------ 抜粋箇所
教えて!ごとう先生
中学受験対策の模試の違いって?
子どもの勉強で頭を抱えているママたちへ。長年子どもたちを指導しているごとう先生が、すっきり解決してくれます!
後藤 武士 先生:1967年(昭和42年)岐阜県生まれ。青山学院大学法学部卒。日本全国授業ライブ「GTP」主宰として、北海道より沖縄・石垣島まで、児童、生徒、父母、講師、教師、会社員を対象に講演。また新進気鋭の若手教育評論家、最強教育指南役としても活躍中。 ⇒オフィシャルサイト ⇒後藤武士先生 著書一覧
~後藤先生メッセージ~
実現可能で、子どもの性格・適正にあった経験的な裏付けをもった学習法を指導したいと思っています。ときには厳しいことも申し上げますが、すでにご定評いただいている救いのあるアドバイスを心がけます。夢を妄想としてしまうのではなく、 数年後の姿とできるよう、一緒にがんばりましょう。
中学受験をしようとがんばっている娘がいます。中学受験の模試には、首都圏模試と四谷大塚の「合不合判定テスト」と2つあるようですが、その違いは何でしょうか? 両方受けていくものなのでしょうか? 教えてください。
(HN:berry)
自分に合った模試を選択しよう!
●やさしい「首都圏模試」、難易度の高い「合不合」と「センター」
まず模試の違いについて説明します。代表的な首都圏での中学受験対応模試を二つ挙げられましたが、実際にはもうひとつ、日能研の「センター模試」を加えて、三大模試と呼ばれているものがメジャーです。 それぞれの違いですが、まず大まかに「首都圏模試」は、やさしい問題が多い。ですから中位以下の中学を受験する子でも解ける問題が存在しますし、上位でも難問が少ない学校(思考力や発想、知識の深さではなく知識の広さを求める学校)を受験するのでしたらおすすめです。またそうした模試なので、当然模試を受験する子も比較的上位の中学を受験しない子(もしくは上位を志望しているけれど、実情を把握していないのんびり屋さん)が多く、上位校受験の際にはそのデータはあまり過信しない方がよいでしょう。(そもそも上位校志望者の模試受験が少ないため) その一方で四谷大塚の「合不合」や日能研の「センター」はそれぞれの教室、塾に通っている生徒が母体となるために、受験層も本格的になります。さらに問題も上位校を受験する場合に参考となるよう、難易度の高い問題の割合が多くなっています。上位校を受験する場合は、こちらがおすすめです。ただし一問一答レベルの問題はあまり期待できません。さほど熱心に取り組んでいなかった場合や、単に地元の小学校やクラスで成績がいいという子がいきなりこの模試を受験すると、極端に自信を失ってしまうかもしれません。●ケースに応じて模試の選択を!
------------
### 課題
中学受験の模試についての抜粋をもとに、次の問いに答えてください。
(a) 後藤武士先生は何県の生まれですか。
(b) 三大模試のうち、質問者が挙げなかった模試は何ですか。
(c) 「合不合」や「センター」の受験層が本格的になるのは、何が母体となるためですか。
このあとに続く記録は、上の本文とは別の資料です。
------ 提供情報
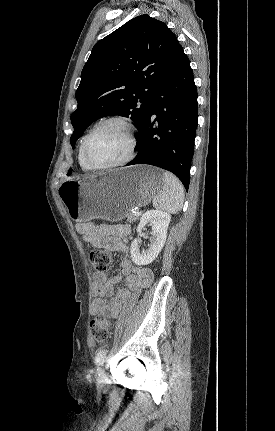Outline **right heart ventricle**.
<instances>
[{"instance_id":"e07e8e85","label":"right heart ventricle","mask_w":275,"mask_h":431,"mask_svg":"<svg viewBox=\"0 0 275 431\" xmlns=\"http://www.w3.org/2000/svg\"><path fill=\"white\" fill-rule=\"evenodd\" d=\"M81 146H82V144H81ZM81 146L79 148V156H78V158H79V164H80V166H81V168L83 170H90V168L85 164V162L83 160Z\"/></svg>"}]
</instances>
------------
------ 提供情報
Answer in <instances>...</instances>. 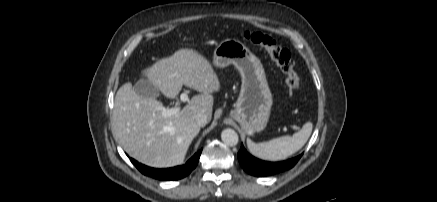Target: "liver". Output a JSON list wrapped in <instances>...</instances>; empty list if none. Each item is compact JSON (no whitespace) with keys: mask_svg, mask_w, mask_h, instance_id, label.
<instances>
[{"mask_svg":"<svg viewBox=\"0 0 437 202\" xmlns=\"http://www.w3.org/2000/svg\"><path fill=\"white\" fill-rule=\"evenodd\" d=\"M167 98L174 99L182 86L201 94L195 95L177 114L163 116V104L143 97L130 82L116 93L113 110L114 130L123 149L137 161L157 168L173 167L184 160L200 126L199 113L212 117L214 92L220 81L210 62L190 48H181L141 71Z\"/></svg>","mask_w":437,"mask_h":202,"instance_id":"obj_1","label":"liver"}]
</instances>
------------
### 回答
(a) 岐阜県
(b) 日能研の「センター模試」
(c) それぞれの教室や塾に通っている生徒が母体となるため